Infelizmente todo esse arrazoado passa ao largo do livro de Nance, e está muito mais longe ainda da cabeça dos americanos em geral. Para eles, independentemente dos resultados negativos das ações do país para os países em que eles agem e buscam “libertar”, está tudo certo. O México foi espoliado para permitir a expansão dos EUA? Tudo bem. A América Latina foi impedida de tomar suas próprias decisões, de cometer seus próprios erros? Sem problemas. Países islâmicos são tratados como aliados apenas enquanto economicamente viável para a “matriz”? Opa, como não? Impor um banho de sangue no Vietnã e depois deixar os cacos para que o próprio país catar? Tá na mão! Ignorar o banho de sangue no Timor porque era do interesse da aliada Indonésia? Sim, claro que sim. E por aí vai.
Em suma, em que pese Nance ter razão e contar uma história prá lá de plausível sobre o plano de Putin para destruir a hegemonia dos EUA, ele conta apenas o lado da história que pinta os EUA como guardiões da Democracia.
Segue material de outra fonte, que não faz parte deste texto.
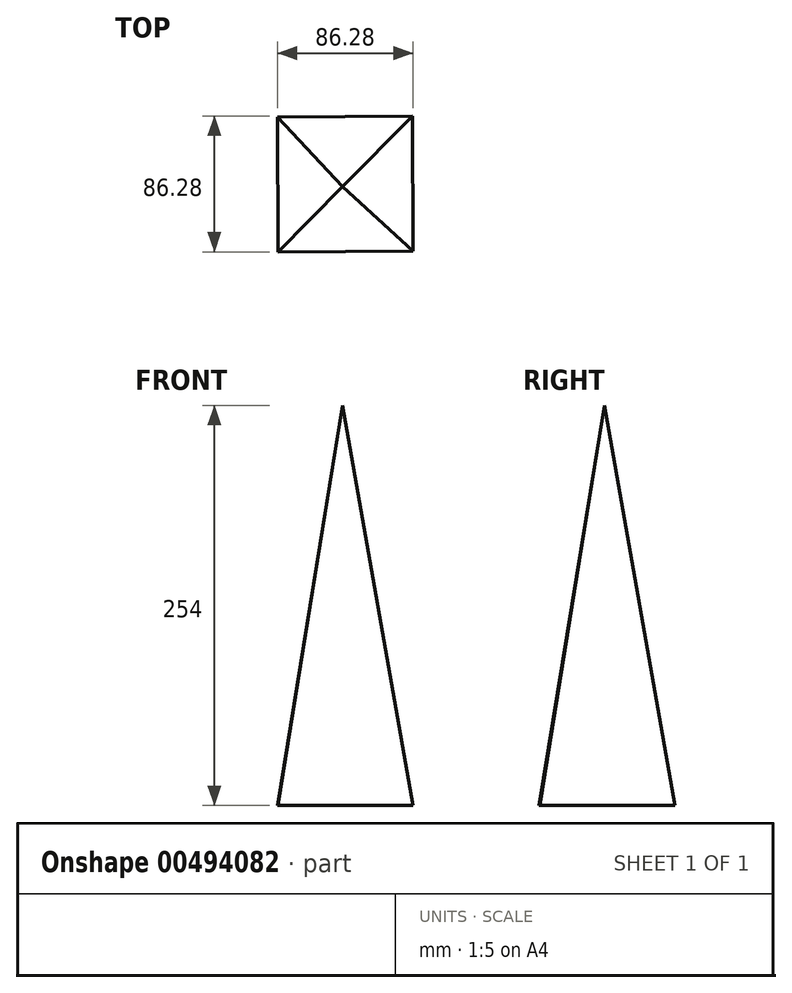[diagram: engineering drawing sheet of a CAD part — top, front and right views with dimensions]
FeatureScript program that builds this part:
annotation { "Feature Type Name" : "Feature", "Feature Type Description" : "" }
export const myFeature = defineFeature(function(context is Context, id is Id, definition is map)
    precondition{}
    {
        {
            var Q0;
            Q0=qCreatedBy(makeId("Top.planeOp"),FACE);
            var sketch = newSketch(context, id + "F0", { "sketchPlane" : qUnion([Q0])});
            skCircle(sketch, "E0.cCircle", {"center": v(0, 0) * mm, "radius": 60.7 * mm, "construction": true});
            skLineSegment(sketch, "E0.0", {"start": v(-43.14, 42.7) * mm, "end": v(42.7, 43.14) * mm});
            skLineSegment(sketch, "E0.1", {"start": v(42.7, 43.14) * mm, "end": v(43.14, -42.7) * mm});
            skLineSegment(sketch, "E0.2", {"start": v(43.14, -42.7) * mm, "end": v(-42.7, -43.14) * mm});
            skLineSegment(sketch, "E0.3", {"start": v(-42.7, -43.14) * mm, "end": v(-43.14, 42.7) * mm});
            skSolve(sketch);
        }
        {
            var Q0;
            Q0=qCreatedBy(makeId("Top.planeOp"),FACE);
            cPlane(context, id + "F1", {"entities" : qUnion([Q0]), "cplaneType" : CPlaneType.OFFSET, "offset" : 254 * mm, "width" : 152.4 * mm, "height" : 152.4 * mm});
        }
        {
            var Q0;
            Q0=qCreatedBy(id+"F1.planeOp",FACE);
            var sketch = newSketch(context, id + "F2", { "sketchPlane" : qUnion([Q0])});
            skPoint(sketch, "E1", {"position": v(-1.83, -1.54) * mm});
            skSolve(sketch);
        }
        {
            var Q0;
            Q0=sQuery(id+"F2.wireOp",VERTEX,"E1");
            var Q1;
            Q1=makeQuery(id+"F0.imprint","IMPRINT",FACE,{"disambiguationData":[TD([[makeQuery(id+"F0.imprint","IMPRINT",EDGE,{"derivedFrom":sQuery(id+"F0.wireOp",EDGE,"E0.0")}),-1.0]])]});
            loft(context, id + "F3", {"sheetProfilesArray" : [{ "sheetProfileEntities" : qUnion([Q0]) }, { "sheetProfileEntities" : qUnion([Q1]) }]});
        }
    });
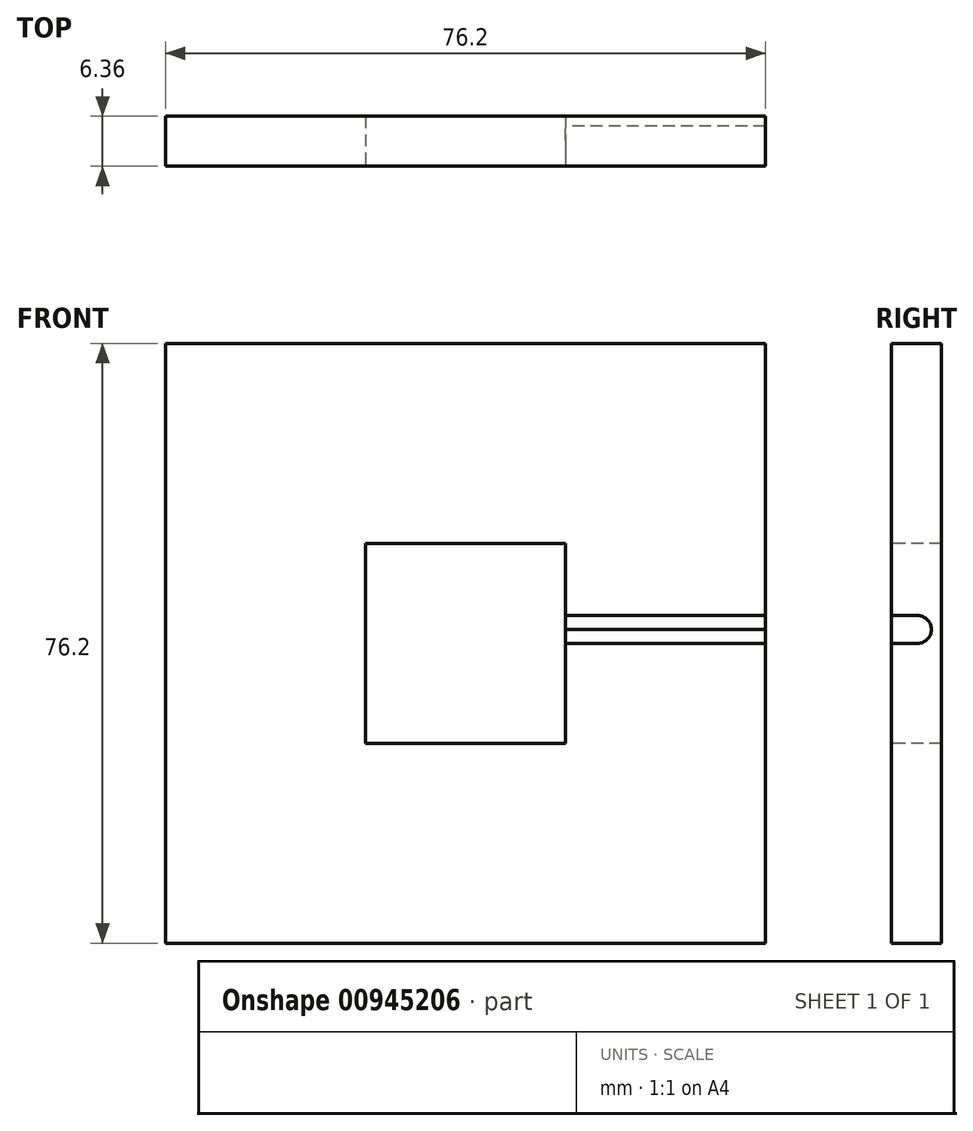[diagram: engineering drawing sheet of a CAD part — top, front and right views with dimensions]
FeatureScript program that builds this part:
annotation { "Feature Type Name" : "Feature", "Feature Type Description" : "" }
export const myFeature = defineFeature(function(context is Context, id is Id, definition is map)
    precondition{}
    {
        {
            var Q0;
            Q0=qCreatedBy(makeId("Top.planeOp"),FACE);
            var sketch = newSketch(context, id + "F0", { "sketchPlane" : qUnion([Q0])});
            skLineSegment(sketch, "E0.bottom", {"start": v(38.1, -3.18) * mm, "end": v(-38.1, -3.18) * mm});
            skLineSegment(sketch, "E0.top", {"start": v(38.1, 3.17) * mm, "end": v(-38.1, 3.17) * mm});
            skLineSegment(sketch, "E0.left", {"start": v(38.1, -3.18) * mm, "end": v(38.1, 3.17) * mm});
            skLineSegment(sketch, "E0.right", {"start": v(-38.1, -3.18) * mm, "end": v(-38.1, 3.17) * mm});
            skPoint(sketch, "E0.middle", {"position": v(0, 0) * mm});
            skSolve(sketch);
        }
        {
            var Q0;
            Q0=makeQuery(id+"F0.imprint","IMPRINT",FACE,{"disambiguationData":[TD([[makeQuery(id+"F0.imprint","IMPRINT",EDGE,{"derivedFrom":sQuery(id+"F0.wireOp",EDGE,"E0.bottom")}),-1.0]])]});
            extrude(context, id + "F1", {"entities" : qUnion([Q0]), "depth" : 76.2 * mm, "offsetDistance" : 25.4 * mm});
        }
        {
            var Q0;
            Q0=makeQuery(id+"F1.opExtrude","SWEPT_FACE",FACE,{"disambiguationData":[OSD([sQuery(id+"F0.wireOp",EDGE,"E0.bottom")])]});
            var sketch = newSketch(context, id + "F2", { "sketchPlane" : qUnion([Q0])});
            skLineSegment(sketch, "E1.bottom", {"start": v(12.7, 25.4) * mm, "end": v(-12.7, 25.4) * mm});
            skLineSegment(sketch, "E1.top", {"start": v(12.7, 50.8) * mm, "end": v(-12.7, 50.8) * mm});
            skLineSegment(sketch, "E1.left", {"start": v(12.7, 25.4) * mm, "end": v(12.7, 50.8) * mm});
            skLineSegment(sketch, "E1.right", {"start": v(-12.7, 25.4) * mm, "end": v(-12.7, 50.8) * mm});
            skPoint(sketch, "E1.middle", {"position": v(0, 38.1) * mm});
            skSolve(sketch);
        }
        {
            var Q0;
            Q0=makeQuery(id+"F2.imprint","IMPRINT",FACE,{"disambiguationData":[TD([[makeQuery(id+"F2.imprint","IMPRINT",EDGE,{"derivedFrom":sQuery(id+"F2.wireOp",EDGE,"E1.bottom")}),-1.0]])]});
            extrude(context, id + "F3", {"entities" : qUnion([Q0]), "operationType" : NewBodyOperationType.REMOVE, "oppositeDirection" : true, "depth" : 25.4 * mm, "offsetDistance" : 25.4 * mm});
        }
        {
            var Q0;
            Q0=makeQuery(id+"F1.opExtrude","SWEPT_FACE",FACE,{"disambiguationData":[OSD([sQuery(id+"F0.wireOp",EDGE,"E0.bottom")])]});
            var sketch = newSketch(context, id + "F4", { "sketchPlane" : qUnion([Q0])});
            skLineSegment(sketch, "E2.bottom", {"start": v(12.7, 41.63) * mm, "end": v(38.1, 41.63) * mm});
            skLineSegment(sketch, "E2.top", {"start": v(12.7, 38.1) * mm, "end": v(38.1, 38.1) * mm});
            skLineSegment(sketch, "E2.left", {"start": v(12.7, 41.63) * mm, "end": v(12.7, 38.1) * mm});
            skLineSegment(sketch, "E2.right", {"start": v(38.1, 41.63) * mm, "end": v(38.1, 38.1) * mm});
            skSolve(sketch);
        }
        {
            var Q0;
            Q0=makeQuery(id+"F4.imprint","IMPRINT",FACE,{"disambiguationData":[TD([[makeQuery(id+"F4.imprint","IMPRINT",EDGE,{"derivedFrom":sQuery(id+"F4.wireOp",EDGE,"E2.bottom")}),-1.0]])]});
            extrude(context, id + "F5", {"entities" : qUnion([Q0]), "operationType" : NewBodyOperationType.REMOVE, "oppositeDirection" : true, "depth" : 5.08 * mm, "offsetDistance" : 25.4 * mm});
        }
        {
            var Q0;
            Q0=makeQuery(id+"F5.boolean.opBoolean","COPY",FACE,{"derivedFrom":makeQuery(id+"F5.opExtrude","SWEPT_FACE",FACE,{"disambiguationData":[OSD([sQuery(id+"F4.wireOp",EDGE,"E2.top")])]})});
            var sketch = newSketch(context, id + "F6", { "sketchPlane" : qUnion([Q0])});
            skLineSegment(sketch, "E3.bottom", {"start": v(12.7, -3.18) * mm, "end": v(38.1, -3.18) * mm});
            skLineSegment(sketch, "E3.top", {"start": v(12.7, -2.5) * mm, "end": v(38.1, -2.5) * mm});
            skLineSegment(sketch, "E3.left", {"start": v(12.7, -3.18) * mm, "end": v(12.7, -2.5) * mm});
            skLineSegment(sketch, "E3.right", {"start": v(38.1, -3.18) * mm, "end": v(38.1, -2.5) * mm});
            skSolve(sketch);
        }
        {
            var Q0;
            Q0 = qConstructionFilter(qBodyType(qCreatedBy(id + "F6" ,EDGE), BodyType.WIRE), ConstructionObject.NO);
            extrude(context, id + "F7", {"bodyType" : ToolBodyType.SURFACE, "surfaceEntities" : qUnion([Q0]), "depth" : 3.53 * mm, "offsetDistance" : 25.4 * mm});
        }
        {
            var Q0;
            Q0=makeQuery(id+"F5.boolean.opBoolean","COPY",EDGE,{"derivedFrom":makeQuery(id+"F5.opExtrude","CAP_EDGE",EDGE,{"disambiguationData":[OSD([sQuery(id+"F4.wireOp",EDGE,"E2.bottom")])],"isStart":false})});
            var Q1;
            Q1=makeQuery(id+"F5.boolean.opBoolean","COPY",EDGE,{"derivedFrom":makeQuery(id+"F5.opExtrude","CAP_EDGE",EDGE,{"disambiguationData":[OSD([sQuery(id+"F4.wireOp",EDGE,"E2.top")])],"isStart":false})});
            fillet(context, id + "F8", {"entities" : qUnion([Q0, Q1]), "radius" : 1.78 * mm, "tangentPropagation" : true, "allowEdgeOverflow" : false});
        }
    });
E o fato é que a Democracia Americana é uma falácia tão absurda quanto a Pax Romana: funciona muito bem para quem está do lado de lá da cerca, porque para quem está do lado de cá, fica o equivalente do papel da vaca no bife a cavalo.
Claro, a proposta de Putin é substituir a tal Democracia Americana por um produto inferior: autocracia oligarca e corrupta que ele instaurou em seu país. Nesse ponto, Nance tem razão em denunciar o plano, uma vez que se está ruim, nada garante que não possa piorar muito. E pelo andar da carruagem, isto é, pela reação tanto da população quanto dos detentores (públicos e privados) do poder, os EUA começam a criar suas razões para apoiar Trump, e, por tabela, jogam a favor dos planos de Putin. São cegos justificando e normalizando cada barbaridade perpetrada por Trump, e é justamente essa cegueira que preocupa, uma vez que contribui para a derrocada sonhada pelo presidente russo.
Mas preocupa mesmo? Sim, preocupa. A queda de Roma permitiu que no Renascimento lançássemos as sementes do iluminismo e do nascimento de uma sociedade um “tiquinho” menos injusta. Pelo menos as minorias têm o direito de lutar por igualdade, o que anteriormente era impensável. Mas antes de chegarmos a esses pífios avanços, o que vimos foi a desintegração da sociedade, no lento processo de atravessar um lamaçal que chamado Idade Média, que nos consumiu um milênio. O caos gerado pela redução do poderio americano tende a ser equivalente.
E assim ficamos, entre a cruz (credo) da “liberdade” americana e a sanha totalitária de Putin, com Trump gostosamente colaborando para a queda de seu próprio império.
E nós no meio dessa coreografia insana.